İki gün önce kapak fotoğrafında Türkiye Cumhuriyeti Cumhurbaşkanı’nın fotoğrafı olan Vedat Yazıcı adlı şahıs, sosyal medyada Başak Demirtaş’a yönelik cinsiyetçi bir saldırı gerçekleştirdi. İğrençti.
Başak’a yapılan bu saldırı sonrası başlıktaki etiketle tepkiler dile getirildi. Hemen her kesimden tepki ve Başak’a destek mesajları düştü sosyal medyaya. Bu arada daha önce yeşil topçuların saldırısına uğrayan CHP İstanbul İl Başkanı Canan Kaftancıoğlu, kendisinden beklendiği üzere, bir dayanışma mesajı paylaştı. Ağzından salyalar akan yaratıklardan biri, Canan’ın mesajına iğrenç bir yorum yaptı. Saldırıya uğrayan bir kadınla dayanışan başka bir kadın aynı saldırıya, şiddete maruz kaldı.
Vedat Yazıcı gözaltına alındı.
Bu olaya biraz yakından baktığımızda, saldırıdan verilen tepkilere kadar birçok ince detayın altını çizmek zorunluluğu doğuyor. Her şeyden önce bu, münferit bir olay değil! Muhalif olan, politika yapan, mücadele eden kadınları, televizyonlardan, gazete köşelerinden, yeşil topçular marifetiyle sosyal medyadan, kadın kimliği üzerinden ötekileştirmek, hedef göstermek, şiddet uygulamak çok sık başvurulan bir yöntem! Canan Kaftancıoğlu, Berna Laçin, Feyza Altun, Nevşin Mengü’yü hedef gösterilmesinin üzerinden çok zaman geçmedi. Peki o tacizcilere ne oldu mesela? Ne kadar ceza al(ma)dılar ki, bir başkası bir başka kadına daha beterini yapmaya cesaret ediyor? Tez elden kınayan Adalet Bakanı, her gün kadınların katledilmesinin de dijital dahil her türlü şiddete uğramasının da en önemli nedenlerinden birinin bakanlığının önündeki kavramın, Ankara’da bir bakanlık adı olmasından ibaret olup kadınlar için karşılığı olmadığının farkında mı acaba? Katillere, tecavüzcülere, istismarcılara mahkemelerde bol keseden dağıtılan erkek adaletin, onları takdir ve teşvik ettiğini görmüyor mu? Tabii ki farkındalar, tabii ki görüyorlar. Bu siyasi iktidarın fikri de zikri de bir! Bunlar değil mi, salgını bahane ederek hırsızı, uğursuzu, tecavüzcüyü, istismarcıyı salıverirken, Başak’ın eşi Selahattin Demirtaş gibi siyasi rehineleri ölümle yüz yüze bırakan?

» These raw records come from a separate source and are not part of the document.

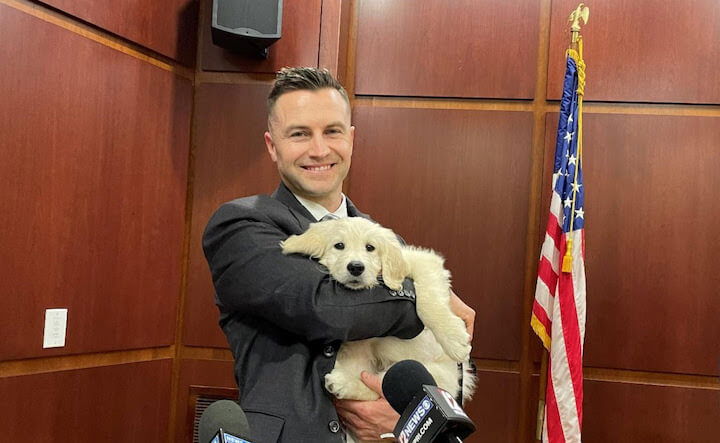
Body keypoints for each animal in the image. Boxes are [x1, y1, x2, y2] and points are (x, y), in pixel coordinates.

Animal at [282, 217, 478, 404]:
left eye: (370, 247)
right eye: (339, 245)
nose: (356, 267)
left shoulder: (421, 262)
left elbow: (429, 299)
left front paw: (454, 340)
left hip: (433, 375)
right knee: (375, 382)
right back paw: (344, 384)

‘Kadın erkek eşit değildir.’ ‘Kadın iffetli olacak, sokakta kahkaha atmayacak.’ ‘Şort giyiyorsa bağırma, mırıldan’ ‘Bir kereden bir şey olmaz.’ İncilerini döken bu şüreka değil mi? Hocanın dediğini de yaptığını da yapan bir toplum var. Hem dindar hem kindar hem de kadın düşmanı! İstediğiniz bu değil miydi?
Bu saldırıya ilişkin başka bir sıkıntı verilen ‘destekle’ ilgili; birincisi, nefret mesajı yeniden yeniden defalarca paylaşılmış. Bu teşhir etmek değil. İğrenç sözleri dolaşıma sokmak onların istediği bir şey zaten!
İkincisi, Başak, sadece Demirtaş’ın eşi değil. O bir kadın. Kendine ait bir kimliği, bilinci, politik görüşü, mesleği, beden, iradesi vs… olan bir birey. Kimsenin yengesi, emaneti, bacısı, namusu falan değil! Bir anne, bir eş olduğu için değil bir kadın olduğu için şiddete uğradı. Birilerinin eşi ya da annesi olmasaydı daha mı az sahip çıkacaktık? Kadın aileden ibaret değildir diye çok bağıracağız daha, belli!
Haberiniz olsun, Emine Erdoğan ve tüm kadınlara yapılan cinsiyetçi saldırıların da karşısındayız. Erkek egemenliğin, cinsiyetçiliğin, şiddetin sağı solu ortası başı yok maalesef.
Üçüncüsü, kadınları savaş ganimeti olarak gören düşman hukukunun diline, ‘bir adamın karısına, namusuna saldırmak şerefsizliktir.’ diye cevap vermenin bir başka ton lacivert olduğunun farkına varın lütfen!
Evet… Başak Demirtaş yalnız değildir! Hiçbir kadın yalnız değildir! Asla yalnız yürümeyeceğiz!